If I drove there twice a day I wouldn't need to go to work anymore, because it would (almost) cancel out my salary. Granted I don't work with an American salary, but they're not THAT much higher. I don't know if that's what you call cheap.


This is kind of a joke, but imagine this scenario:

If I illegally immigrate to USA, how much I would make just to take a ride with people?

I believe I could charge US$20 per trip. One trip early morning, go back by public transportation (it is just 10 miles!), and get another ride. The same at rush hour in the other direction. It would me about 80 * 22 = $1760 each month. Nothing bad. Better than a minimum wage of $1,150 per month.

This is a kind of job that exists in a lot of places: https://gizmodo.com/10-transportation-related-jobs-that-only...


There are plenty of slug line commuter parking lots around the area that you can find people that will ride for free in your car so everyone can take advantage of HOV lanes. It's definitely a thing in some places where the passengers have no real need to be going anywhere in DC, people are just trying to get to work.


Why would you pay someone when we already have a mechanism in place here to pick up additional people for free? See http://www.slug-lines.com/ for more information.

Edit: Didn't notice the comment below, that's what I get for not refreshing the page...


It's not about the price, it's about expectation.

The shock comes from people thinking, you've just opened a road for the rich, not for the every man. Roads have not, historically in the US, been excluded to a certain group of people. Of course people will react harshly.

Some economists need to get their heads out of their asses and live in the real world for a bit.

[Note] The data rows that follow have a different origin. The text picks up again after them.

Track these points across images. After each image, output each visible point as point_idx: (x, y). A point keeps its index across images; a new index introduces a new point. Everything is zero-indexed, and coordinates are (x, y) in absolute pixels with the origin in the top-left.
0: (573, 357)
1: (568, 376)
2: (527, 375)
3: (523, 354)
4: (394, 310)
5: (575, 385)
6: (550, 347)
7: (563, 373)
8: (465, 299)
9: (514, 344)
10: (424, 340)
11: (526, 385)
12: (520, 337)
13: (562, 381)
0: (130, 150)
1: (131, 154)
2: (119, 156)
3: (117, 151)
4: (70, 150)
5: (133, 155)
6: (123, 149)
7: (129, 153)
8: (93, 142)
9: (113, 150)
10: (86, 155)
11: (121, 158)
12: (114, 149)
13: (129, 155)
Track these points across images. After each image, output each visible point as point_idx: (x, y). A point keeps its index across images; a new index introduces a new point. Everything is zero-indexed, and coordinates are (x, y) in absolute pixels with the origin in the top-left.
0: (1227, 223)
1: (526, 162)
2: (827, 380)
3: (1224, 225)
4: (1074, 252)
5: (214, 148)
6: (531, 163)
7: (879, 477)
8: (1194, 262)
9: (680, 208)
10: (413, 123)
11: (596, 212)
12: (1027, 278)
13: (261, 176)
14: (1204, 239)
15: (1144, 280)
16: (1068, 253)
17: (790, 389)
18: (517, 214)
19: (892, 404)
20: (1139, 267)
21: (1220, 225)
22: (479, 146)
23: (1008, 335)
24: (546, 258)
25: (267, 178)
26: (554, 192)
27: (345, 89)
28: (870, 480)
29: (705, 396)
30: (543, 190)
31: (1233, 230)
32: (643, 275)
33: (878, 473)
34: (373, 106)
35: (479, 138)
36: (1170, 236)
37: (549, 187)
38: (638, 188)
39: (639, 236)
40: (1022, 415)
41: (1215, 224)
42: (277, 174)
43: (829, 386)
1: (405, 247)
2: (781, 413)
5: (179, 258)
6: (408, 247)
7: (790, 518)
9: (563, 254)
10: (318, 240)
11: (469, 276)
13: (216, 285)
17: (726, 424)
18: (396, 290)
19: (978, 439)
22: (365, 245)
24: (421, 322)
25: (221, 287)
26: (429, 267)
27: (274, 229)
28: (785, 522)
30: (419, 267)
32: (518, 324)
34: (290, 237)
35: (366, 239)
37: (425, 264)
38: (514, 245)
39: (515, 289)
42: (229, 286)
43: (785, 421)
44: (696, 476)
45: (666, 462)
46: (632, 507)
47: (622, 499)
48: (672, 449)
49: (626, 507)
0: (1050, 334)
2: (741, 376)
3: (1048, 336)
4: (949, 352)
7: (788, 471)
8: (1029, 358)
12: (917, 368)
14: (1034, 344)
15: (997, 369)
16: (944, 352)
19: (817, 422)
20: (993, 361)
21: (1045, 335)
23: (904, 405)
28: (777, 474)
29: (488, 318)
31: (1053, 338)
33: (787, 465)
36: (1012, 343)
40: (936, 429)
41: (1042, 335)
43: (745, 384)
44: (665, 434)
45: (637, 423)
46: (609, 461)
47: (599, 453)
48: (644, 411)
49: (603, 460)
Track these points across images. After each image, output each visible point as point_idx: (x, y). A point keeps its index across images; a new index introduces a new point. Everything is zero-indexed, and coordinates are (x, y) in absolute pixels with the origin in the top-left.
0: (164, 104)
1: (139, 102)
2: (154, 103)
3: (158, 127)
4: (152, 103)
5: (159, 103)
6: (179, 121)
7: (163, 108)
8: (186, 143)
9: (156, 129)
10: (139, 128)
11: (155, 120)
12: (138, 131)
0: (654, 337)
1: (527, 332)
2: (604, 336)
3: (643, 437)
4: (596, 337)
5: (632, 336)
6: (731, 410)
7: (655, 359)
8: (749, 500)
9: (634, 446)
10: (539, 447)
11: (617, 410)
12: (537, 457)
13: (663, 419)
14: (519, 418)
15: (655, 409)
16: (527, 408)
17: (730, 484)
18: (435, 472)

Can it be cheaper if you drive faster ?

ie. 45mph = $40

ie. 80mph = $30

ie. 100mph = $6 (for contrast)

et cetera ? That would make traffic flow and people happy ?

Not US driver, don't know the US speed limits. On oposite side, Germany doesn't have speed limits on some tolls. https://en.wikipedia.org/wiki/Autobahn


Keep in mind that the safety distance you have to the preceding driver increases with speed. Additionally the large speed differential between cars leads to more frequent lane changes, acceleration and breaking, etc. Which hinders the flow of traffic, reducing throughput.

In Germany it's common to use electronic signs to limit speed when the highway is (moderately) congested to help traffic flow more smoothly, increasing throughput (typically to 100 or 120 km/h).


Valid points. Thank you. Was just stupid 'why not' late night thoughts.


they should fund public transport proportionally to a tax applied to fuel.

that way more cars also means more buses (or well maintained if people insist on using cars)

every year crank up the fuel tax and you'll see more people using busses.